Addressing Global Issues

We take a proactive approach to respecting human rights in every workplace of The Coca‑Cola Company, in our bottling system, in our supply chain and in the communities in which we operate. We use due diligence as a means to identify and prevent human rights risks to people in our business and value chain. Where we have identified adverse human rights impacts resulting from or caused by our business activities, we are committed to provide for or cooperate in, their fair and equitable remediation.

Between 2015 and 2017, we focused on identifying the most severe actual and potential impacts on human rights associated with our activities and business relationships – our salient human rights risks. We conducted workshops with participants from functions across four continents involving more than 180 experts. The risk ranking that resulted from these workshops was further discussed in a global stakeholder consultation process. As a result of this internal and external input, we identified the following 13 salient human rights issues associated with the Company`s activities and business relationships:

- Safety and health of all workers, security, right to life;

- Equality / nondiscrimination and related issues / risks;

- Child labor;

- Forced migrant labor / forced labor of seasonal workers;

- Freedom of association;

- Access to water, environmental pollution, wastewater;

- Working hours;

- Healthy lifestyles;

- Land rights;

- Product safety / quality;

- Rights linked to sponsorships;

- Right to privacy; and

- Linkage to corruption / anti-bribery risks through value chain.

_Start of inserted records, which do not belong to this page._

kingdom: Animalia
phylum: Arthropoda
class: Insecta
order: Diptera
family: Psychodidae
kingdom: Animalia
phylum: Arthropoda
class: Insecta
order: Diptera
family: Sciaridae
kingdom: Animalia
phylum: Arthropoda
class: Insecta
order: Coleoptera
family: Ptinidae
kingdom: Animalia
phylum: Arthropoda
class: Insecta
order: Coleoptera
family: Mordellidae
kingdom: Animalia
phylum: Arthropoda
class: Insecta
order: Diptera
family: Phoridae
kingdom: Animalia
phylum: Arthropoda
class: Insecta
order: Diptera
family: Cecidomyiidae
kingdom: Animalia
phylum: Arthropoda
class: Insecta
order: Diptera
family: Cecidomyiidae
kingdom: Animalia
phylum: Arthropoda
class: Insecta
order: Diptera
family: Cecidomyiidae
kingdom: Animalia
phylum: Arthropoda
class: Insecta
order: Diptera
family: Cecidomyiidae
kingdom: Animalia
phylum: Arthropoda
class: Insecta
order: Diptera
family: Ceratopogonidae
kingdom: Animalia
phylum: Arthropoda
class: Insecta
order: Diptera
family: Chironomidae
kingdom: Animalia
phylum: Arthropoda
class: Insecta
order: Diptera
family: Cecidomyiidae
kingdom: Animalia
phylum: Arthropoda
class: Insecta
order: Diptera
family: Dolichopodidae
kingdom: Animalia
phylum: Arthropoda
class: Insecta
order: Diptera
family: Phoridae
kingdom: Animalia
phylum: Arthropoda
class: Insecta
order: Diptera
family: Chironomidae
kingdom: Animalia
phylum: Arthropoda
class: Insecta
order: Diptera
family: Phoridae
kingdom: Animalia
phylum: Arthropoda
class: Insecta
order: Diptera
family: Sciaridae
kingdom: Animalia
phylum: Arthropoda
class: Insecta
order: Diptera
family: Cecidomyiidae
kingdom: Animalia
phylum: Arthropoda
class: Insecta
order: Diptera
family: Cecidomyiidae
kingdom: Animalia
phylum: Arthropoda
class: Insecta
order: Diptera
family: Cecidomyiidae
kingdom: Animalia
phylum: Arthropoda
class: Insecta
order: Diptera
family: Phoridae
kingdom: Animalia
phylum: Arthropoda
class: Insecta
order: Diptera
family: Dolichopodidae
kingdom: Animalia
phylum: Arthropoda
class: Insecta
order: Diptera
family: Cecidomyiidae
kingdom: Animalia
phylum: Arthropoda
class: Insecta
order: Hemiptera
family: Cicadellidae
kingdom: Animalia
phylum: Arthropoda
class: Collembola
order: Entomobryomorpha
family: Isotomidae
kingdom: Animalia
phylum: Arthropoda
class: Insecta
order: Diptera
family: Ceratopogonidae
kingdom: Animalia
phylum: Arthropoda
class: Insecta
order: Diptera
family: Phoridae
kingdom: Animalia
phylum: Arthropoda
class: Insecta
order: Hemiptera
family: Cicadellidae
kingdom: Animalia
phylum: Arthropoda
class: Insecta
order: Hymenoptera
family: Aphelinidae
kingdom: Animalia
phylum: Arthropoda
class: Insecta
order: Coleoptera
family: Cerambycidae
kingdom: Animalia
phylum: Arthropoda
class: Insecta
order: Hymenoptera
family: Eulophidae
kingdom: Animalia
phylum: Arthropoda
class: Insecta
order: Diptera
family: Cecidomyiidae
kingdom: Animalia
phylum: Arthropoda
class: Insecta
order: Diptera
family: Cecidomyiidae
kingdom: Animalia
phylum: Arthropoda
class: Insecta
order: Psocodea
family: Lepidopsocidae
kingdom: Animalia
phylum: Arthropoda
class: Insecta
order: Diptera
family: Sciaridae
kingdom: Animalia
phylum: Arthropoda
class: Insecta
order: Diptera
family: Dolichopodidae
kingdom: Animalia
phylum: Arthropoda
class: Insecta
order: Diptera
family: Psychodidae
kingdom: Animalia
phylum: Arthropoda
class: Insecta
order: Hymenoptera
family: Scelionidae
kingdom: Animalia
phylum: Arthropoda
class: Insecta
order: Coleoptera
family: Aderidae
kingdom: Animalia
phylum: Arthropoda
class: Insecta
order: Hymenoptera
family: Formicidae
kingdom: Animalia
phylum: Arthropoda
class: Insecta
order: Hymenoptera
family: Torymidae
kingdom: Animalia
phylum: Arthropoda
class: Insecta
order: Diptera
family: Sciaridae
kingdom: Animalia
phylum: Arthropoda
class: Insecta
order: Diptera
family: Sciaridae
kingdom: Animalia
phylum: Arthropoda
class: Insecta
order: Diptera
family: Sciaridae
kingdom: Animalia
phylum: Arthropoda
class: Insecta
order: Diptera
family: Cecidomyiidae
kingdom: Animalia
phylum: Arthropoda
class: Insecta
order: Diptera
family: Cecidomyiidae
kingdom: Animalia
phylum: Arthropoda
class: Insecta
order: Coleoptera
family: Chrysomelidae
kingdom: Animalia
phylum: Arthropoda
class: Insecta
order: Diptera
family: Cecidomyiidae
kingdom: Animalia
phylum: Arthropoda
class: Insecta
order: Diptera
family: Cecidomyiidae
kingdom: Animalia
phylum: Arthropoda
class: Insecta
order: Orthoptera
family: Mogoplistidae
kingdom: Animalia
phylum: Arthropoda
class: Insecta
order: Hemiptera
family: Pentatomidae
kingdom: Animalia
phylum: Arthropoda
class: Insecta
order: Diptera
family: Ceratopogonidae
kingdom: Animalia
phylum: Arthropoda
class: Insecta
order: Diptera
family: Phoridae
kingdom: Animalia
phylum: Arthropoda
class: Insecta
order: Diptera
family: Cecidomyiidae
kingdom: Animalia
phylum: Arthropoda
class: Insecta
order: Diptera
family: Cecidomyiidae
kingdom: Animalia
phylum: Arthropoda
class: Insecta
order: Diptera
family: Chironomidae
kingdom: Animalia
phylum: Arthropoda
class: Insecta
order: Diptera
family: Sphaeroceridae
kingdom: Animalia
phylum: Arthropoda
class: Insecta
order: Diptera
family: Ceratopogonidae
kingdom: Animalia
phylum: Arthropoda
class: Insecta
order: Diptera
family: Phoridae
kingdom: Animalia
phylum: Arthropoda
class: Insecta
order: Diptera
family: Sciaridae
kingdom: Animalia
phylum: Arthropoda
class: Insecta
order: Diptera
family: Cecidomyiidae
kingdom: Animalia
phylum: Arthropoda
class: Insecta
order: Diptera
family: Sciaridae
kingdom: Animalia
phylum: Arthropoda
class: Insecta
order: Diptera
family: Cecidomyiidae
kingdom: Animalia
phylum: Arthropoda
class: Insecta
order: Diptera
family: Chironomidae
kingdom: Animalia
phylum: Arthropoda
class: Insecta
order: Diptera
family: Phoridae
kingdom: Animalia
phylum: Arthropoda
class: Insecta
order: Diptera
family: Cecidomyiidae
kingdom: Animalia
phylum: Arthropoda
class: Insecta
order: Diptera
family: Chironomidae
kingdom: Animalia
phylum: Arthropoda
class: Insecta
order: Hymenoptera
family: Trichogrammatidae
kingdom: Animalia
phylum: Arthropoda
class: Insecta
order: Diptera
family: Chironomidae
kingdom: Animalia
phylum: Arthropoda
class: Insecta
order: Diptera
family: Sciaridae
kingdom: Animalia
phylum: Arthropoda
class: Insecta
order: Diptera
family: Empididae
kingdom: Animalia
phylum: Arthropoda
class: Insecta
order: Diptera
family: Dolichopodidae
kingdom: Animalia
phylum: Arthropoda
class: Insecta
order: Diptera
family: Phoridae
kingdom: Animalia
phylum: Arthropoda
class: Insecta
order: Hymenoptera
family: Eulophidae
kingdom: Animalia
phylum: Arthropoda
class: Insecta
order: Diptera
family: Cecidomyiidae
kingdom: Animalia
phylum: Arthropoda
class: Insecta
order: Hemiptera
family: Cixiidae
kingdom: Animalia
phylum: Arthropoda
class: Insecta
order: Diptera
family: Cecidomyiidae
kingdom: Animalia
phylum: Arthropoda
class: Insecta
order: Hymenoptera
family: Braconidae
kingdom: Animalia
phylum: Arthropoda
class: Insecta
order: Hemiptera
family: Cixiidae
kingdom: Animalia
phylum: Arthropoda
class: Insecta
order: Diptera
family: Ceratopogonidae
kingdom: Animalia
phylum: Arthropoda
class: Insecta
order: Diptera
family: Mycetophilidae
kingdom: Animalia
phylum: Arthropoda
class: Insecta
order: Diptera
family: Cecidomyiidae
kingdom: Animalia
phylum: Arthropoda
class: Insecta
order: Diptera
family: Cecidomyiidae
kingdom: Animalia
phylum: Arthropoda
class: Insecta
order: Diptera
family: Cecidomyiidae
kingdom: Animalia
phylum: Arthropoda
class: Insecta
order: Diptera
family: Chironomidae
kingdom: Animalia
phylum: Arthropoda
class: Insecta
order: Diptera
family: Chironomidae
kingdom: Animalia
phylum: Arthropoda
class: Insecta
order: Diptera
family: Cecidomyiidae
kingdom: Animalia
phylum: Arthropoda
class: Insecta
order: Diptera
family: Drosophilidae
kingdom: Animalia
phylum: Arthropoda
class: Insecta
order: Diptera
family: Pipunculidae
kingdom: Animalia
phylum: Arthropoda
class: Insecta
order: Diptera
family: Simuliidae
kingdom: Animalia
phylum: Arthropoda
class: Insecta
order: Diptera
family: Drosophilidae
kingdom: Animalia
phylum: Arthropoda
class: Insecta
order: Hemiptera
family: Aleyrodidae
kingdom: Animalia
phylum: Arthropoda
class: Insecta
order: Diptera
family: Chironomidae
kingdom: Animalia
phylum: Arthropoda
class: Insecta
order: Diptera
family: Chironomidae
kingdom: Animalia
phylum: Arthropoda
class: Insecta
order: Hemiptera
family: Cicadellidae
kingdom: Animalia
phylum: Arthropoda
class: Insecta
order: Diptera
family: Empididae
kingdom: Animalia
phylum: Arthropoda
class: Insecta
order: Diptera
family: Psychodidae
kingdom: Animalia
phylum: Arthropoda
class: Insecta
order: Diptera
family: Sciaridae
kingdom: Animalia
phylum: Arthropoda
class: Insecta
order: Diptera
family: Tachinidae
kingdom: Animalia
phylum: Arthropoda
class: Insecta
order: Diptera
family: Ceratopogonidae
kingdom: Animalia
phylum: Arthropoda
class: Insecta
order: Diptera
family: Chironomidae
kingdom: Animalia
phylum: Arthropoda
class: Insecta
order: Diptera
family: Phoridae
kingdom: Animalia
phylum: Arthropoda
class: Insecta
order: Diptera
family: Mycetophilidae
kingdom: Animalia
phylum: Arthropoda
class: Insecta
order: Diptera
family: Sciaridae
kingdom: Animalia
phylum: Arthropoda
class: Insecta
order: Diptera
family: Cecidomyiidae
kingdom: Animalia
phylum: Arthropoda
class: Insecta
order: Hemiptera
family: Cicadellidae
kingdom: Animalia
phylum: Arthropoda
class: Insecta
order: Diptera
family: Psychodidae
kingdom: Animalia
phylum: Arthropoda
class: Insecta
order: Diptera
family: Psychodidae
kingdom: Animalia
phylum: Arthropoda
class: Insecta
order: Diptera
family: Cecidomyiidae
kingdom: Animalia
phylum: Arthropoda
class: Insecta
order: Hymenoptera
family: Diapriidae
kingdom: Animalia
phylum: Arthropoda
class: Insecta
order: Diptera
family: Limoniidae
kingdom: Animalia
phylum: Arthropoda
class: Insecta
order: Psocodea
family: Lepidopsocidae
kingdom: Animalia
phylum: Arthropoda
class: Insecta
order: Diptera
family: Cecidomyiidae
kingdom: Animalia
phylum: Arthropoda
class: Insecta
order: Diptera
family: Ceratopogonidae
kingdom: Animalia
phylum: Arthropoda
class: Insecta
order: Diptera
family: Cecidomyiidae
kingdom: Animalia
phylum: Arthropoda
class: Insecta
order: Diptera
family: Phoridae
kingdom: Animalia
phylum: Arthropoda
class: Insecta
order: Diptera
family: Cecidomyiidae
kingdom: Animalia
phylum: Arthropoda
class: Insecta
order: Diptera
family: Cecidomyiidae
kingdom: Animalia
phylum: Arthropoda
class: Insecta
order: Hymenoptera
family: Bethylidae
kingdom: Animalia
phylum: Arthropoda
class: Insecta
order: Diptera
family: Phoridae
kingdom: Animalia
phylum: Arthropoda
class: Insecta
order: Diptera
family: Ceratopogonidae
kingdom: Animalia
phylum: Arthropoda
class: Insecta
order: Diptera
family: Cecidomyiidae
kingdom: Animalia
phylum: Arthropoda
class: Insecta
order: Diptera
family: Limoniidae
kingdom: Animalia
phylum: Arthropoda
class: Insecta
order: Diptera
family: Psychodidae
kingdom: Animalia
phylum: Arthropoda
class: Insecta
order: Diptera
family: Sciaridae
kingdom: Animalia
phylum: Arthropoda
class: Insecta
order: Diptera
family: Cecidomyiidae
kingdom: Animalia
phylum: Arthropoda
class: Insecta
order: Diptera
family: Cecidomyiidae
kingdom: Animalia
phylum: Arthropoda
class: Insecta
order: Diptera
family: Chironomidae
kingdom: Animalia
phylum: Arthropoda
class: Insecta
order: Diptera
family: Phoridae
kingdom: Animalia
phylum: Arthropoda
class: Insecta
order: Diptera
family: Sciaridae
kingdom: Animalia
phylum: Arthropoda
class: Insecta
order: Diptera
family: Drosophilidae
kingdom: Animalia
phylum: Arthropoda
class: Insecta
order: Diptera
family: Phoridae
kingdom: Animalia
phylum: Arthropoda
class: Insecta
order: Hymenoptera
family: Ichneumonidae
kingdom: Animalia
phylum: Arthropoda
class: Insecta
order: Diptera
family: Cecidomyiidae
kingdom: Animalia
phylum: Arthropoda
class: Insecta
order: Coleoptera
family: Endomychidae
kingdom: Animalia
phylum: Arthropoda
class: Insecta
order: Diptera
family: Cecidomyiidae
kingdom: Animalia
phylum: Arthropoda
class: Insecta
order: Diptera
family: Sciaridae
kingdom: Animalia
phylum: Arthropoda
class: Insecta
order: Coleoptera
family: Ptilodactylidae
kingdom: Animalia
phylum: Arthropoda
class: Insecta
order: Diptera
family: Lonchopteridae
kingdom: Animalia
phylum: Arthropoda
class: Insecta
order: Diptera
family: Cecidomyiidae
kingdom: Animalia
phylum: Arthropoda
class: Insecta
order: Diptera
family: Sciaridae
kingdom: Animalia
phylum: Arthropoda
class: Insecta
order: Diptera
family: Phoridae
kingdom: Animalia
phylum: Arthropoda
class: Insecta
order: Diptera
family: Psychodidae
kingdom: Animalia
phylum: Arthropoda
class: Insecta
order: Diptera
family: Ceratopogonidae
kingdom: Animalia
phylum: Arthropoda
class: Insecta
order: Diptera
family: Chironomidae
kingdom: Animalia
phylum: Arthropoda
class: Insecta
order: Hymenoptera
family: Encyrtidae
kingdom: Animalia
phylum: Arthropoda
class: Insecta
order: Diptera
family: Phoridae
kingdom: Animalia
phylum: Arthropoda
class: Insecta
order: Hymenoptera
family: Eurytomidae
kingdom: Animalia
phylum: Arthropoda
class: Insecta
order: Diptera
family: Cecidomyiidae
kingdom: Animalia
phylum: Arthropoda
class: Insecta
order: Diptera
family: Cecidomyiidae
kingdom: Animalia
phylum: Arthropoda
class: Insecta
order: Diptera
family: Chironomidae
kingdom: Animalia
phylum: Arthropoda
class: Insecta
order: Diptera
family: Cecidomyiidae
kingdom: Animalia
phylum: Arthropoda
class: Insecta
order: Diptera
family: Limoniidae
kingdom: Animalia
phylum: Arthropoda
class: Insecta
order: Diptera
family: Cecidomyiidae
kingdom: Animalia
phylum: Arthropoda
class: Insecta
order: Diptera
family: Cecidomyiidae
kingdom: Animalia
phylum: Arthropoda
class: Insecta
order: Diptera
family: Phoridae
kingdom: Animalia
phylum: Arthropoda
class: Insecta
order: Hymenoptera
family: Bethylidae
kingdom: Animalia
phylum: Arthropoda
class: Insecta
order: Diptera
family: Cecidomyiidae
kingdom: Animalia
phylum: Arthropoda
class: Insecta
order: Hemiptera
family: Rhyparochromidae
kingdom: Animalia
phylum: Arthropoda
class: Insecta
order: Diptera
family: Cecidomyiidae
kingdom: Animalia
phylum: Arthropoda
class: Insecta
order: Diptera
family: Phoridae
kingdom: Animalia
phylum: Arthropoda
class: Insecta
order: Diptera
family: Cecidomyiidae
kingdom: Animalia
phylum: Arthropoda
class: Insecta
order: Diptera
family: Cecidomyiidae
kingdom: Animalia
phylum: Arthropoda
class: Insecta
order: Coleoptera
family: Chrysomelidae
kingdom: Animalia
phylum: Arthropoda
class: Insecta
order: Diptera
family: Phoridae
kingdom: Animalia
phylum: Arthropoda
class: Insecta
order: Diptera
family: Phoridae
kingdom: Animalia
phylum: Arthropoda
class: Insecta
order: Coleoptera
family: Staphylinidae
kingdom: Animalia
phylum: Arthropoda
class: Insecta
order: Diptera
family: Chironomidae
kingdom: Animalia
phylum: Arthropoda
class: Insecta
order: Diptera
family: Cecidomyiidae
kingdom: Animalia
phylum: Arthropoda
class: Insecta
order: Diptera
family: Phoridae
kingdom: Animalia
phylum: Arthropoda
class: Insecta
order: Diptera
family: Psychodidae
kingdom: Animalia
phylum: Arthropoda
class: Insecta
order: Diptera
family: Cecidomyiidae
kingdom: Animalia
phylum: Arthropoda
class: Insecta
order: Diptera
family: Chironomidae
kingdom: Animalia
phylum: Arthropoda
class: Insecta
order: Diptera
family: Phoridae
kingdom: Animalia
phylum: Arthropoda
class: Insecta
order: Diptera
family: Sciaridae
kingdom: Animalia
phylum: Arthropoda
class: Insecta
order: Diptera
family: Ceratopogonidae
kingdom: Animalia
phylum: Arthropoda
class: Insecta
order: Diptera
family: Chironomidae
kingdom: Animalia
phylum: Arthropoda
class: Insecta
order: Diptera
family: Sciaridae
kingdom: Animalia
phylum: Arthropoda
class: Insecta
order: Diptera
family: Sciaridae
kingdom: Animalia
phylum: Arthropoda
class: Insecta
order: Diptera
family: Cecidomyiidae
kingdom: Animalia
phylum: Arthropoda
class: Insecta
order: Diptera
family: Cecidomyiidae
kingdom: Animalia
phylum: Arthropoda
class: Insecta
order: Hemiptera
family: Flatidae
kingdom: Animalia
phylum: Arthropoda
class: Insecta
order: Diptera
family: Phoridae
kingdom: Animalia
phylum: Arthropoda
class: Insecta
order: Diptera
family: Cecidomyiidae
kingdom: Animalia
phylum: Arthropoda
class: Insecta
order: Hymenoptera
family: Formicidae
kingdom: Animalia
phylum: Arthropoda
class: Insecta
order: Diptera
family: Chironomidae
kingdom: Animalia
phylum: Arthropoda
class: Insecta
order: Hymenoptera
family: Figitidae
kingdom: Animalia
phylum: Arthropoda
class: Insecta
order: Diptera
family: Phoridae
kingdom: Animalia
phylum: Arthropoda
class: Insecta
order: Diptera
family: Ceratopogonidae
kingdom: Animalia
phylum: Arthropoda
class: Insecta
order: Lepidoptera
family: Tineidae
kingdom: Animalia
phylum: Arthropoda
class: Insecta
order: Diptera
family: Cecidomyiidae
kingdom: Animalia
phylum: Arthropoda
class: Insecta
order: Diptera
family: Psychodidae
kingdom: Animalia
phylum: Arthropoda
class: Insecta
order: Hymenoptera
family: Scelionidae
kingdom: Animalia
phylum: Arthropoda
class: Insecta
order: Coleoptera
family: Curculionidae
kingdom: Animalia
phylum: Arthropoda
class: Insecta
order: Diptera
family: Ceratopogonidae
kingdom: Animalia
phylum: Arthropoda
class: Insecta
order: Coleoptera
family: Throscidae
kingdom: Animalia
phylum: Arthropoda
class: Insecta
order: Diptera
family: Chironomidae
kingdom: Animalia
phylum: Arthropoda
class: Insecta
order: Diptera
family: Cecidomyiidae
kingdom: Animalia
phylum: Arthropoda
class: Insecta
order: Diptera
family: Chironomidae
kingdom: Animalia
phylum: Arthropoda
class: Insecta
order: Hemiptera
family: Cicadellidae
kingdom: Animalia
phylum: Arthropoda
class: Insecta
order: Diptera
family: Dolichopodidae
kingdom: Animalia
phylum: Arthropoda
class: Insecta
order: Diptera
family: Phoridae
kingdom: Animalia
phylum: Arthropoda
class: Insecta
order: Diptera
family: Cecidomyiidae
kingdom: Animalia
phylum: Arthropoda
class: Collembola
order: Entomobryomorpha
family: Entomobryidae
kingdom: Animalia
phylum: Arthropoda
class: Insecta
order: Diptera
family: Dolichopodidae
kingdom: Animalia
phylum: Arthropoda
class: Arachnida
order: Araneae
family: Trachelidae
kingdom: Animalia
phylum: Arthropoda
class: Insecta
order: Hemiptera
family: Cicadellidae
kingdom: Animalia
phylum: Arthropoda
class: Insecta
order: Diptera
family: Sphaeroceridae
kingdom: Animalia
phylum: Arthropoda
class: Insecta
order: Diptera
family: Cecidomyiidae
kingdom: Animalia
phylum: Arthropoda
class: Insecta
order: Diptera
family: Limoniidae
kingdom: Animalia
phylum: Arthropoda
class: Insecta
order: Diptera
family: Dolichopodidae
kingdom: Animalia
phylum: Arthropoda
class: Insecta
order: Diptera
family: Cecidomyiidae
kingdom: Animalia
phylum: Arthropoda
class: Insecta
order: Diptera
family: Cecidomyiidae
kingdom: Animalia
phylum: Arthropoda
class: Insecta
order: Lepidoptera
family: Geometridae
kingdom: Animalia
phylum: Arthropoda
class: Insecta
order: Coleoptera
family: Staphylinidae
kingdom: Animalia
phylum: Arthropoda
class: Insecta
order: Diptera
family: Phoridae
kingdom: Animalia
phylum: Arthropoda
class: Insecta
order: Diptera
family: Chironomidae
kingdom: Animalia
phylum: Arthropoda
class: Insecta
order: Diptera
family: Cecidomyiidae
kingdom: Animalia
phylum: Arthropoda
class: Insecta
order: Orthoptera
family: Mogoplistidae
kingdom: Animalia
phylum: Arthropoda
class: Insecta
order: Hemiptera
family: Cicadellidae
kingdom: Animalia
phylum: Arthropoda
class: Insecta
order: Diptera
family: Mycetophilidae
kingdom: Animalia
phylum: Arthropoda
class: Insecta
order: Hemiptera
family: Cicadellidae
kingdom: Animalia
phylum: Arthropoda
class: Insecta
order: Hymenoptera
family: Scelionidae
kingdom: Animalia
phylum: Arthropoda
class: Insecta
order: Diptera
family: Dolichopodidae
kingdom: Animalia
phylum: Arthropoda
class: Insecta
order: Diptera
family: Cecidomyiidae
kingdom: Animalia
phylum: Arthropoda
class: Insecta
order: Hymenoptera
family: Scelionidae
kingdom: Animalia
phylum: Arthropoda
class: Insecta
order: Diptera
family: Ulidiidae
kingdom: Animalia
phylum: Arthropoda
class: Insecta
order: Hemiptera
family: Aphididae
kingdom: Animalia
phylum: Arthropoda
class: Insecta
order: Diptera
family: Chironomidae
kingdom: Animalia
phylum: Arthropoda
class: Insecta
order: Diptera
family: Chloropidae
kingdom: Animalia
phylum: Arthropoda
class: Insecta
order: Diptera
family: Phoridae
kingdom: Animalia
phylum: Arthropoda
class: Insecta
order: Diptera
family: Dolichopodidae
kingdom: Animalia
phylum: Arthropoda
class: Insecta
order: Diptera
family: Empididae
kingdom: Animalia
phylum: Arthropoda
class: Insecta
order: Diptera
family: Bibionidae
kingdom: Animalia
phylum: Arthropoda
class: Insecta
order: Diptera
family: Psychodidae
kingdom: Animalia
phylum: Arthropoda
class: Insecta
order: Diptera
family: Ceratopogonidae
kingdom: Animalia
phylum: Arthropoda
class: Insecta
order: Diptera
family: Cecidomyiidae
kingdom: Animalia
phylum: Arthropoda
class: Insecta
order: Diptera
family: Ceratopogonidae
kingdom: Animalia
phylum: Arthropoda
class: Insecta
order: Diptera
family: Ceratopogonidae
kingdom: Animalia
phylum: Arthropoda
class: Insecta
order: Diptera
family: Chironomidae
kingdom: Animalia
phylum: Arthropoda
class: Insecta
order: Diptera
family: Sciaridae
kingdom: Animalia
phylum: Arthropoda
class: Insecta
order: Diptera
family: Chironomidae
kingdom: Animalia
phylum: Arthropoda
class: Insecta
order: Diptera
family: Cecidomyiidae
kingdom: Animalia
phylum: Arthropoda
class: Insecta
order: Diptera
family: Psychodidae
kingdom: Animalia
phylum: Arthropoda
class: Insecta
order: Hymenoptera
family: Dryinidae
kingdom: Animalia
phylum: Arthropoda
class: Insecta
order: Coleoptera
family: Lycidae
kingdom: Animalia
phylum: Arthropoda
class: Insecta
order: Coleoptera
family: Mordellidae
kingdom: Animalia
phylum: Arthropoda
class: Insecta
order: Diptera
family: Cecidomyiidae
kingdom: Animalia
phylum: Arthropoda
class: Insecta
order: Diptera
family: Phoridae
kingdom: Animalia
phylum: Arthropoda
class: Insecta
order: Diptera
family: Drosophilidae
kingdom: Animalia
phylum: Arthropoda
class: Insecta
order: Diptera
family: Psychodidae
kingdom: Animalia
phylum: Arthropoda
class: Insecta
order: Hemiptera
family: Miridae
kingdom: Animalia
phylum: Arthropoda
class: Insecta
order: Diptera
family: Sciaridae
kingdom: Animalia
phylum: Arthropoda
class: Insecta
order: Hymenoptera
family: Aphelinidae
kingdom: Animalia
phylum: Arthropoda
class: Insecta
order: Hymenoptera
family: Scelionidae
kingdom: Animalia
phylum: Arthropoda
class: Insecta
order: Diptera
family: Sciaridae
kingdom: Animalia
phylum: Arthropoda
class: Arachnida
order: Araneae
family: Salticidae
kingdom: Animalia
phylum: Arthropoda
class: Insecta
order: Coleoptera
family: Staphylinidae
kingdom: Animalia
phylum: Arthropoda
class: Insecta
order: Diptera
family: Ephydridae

The Coca‑Cola Company's Human Rights Report provides a comprehensive view on how we address these issues.

The Coca‑Cola Company has also committed to conduct 28 third-party due diligence studies by 2020, focused on child labor, forced labor and land rights related to our sugar supply chain. These country studies focus on sugar because it is one of the biggest commodities we source. Please find links to these studies below and learn about the methodology here. More information on the sugar studies and our follow up is included in our human rights report and in this summary report on lessons learned to date.


Country Studies

Click here to view the studies completed for each country.

When we identify that we have caused or contributed to adverse human rights impacts, we are committed to providing for or cooperating in remediation. There are various channels through which individuals, groups and communities can raise grievances. At the global level, trade unions and civil society may raise concerns about adverse human rights impacts through our ongoing dialogue with a wide variety of stakeholders. At a regional level, our Business Units around the world proactively engage with local communities where they conduct business. Any serious issue, that cannot be addressed locally, may be escalated to the global level, where a cross-functional team will investigate the issue.

In addition, we undertake regular audits of our Company-owned facilities, independent bottlers, and direct, authorized suppliers. When an audit identifies any non-compliances, a corrective action plan is established to have these issues addressed within an agreed time frame. The corrective action is tracked and may require a re-audit to determine if the improvement has occurred. We also expect our suppliers and bottlers to provide workers with a mechanism to express grievances without fear of reprisal and ensure concerns are appropriately addressed in a timely manner. Employees of The Coca‑Cola Company are encouraged to report grievances through the EthicsLine, a global web and telephone information and reporting service. Telephone calls are toll-free, and the EthicsLine is open 24 hours a day, seven days a week, with translators available. For systemic issues, such as human rights risks linked to mega-sporting events, we collaborate with other like-minded organizations and companies to prevent, mitigate and remedy adverse human rights impacts.